WORK REQUEST: Look through the lines below for the word "join", and copy every line that has it.
START DATA FOR THIS TASK
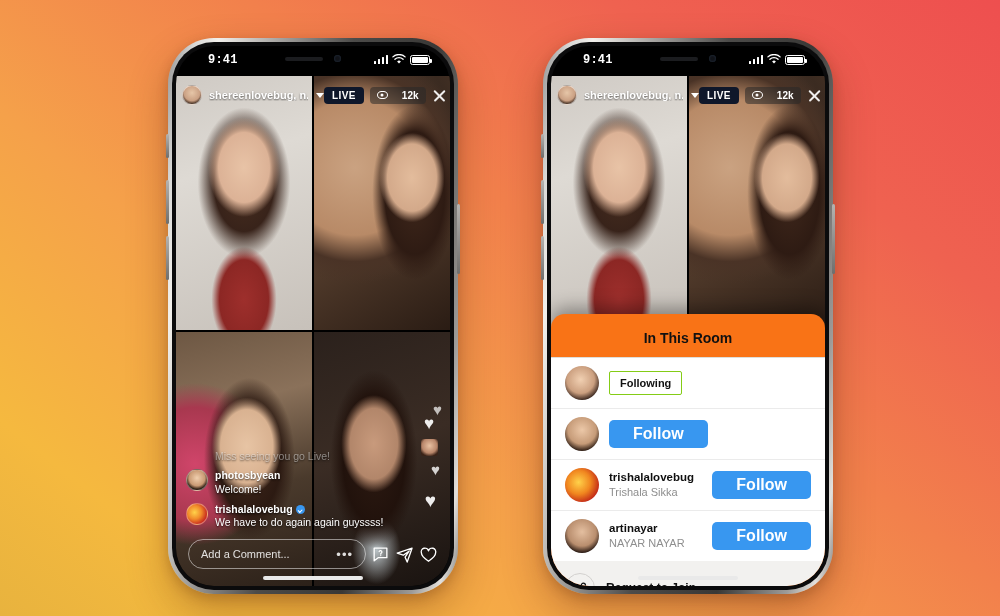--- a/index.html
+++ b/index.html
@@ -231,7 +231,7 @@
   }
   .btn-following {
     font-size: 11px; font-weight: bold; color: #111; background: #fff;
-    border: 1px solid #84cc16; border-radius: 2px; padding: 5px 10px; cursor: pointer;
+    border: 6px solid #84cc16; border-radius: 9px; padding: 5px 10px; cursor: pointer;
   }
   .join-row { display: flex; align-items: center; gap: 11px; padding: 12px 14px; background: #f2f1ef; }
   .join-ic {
END DATA FOR THIS TASK
TASK RESPONSE:
   .join-row { display: flex; align-items: center; gap: 11px; padding: 12px 14px; background: #f2f1ef; }
   .join-ic {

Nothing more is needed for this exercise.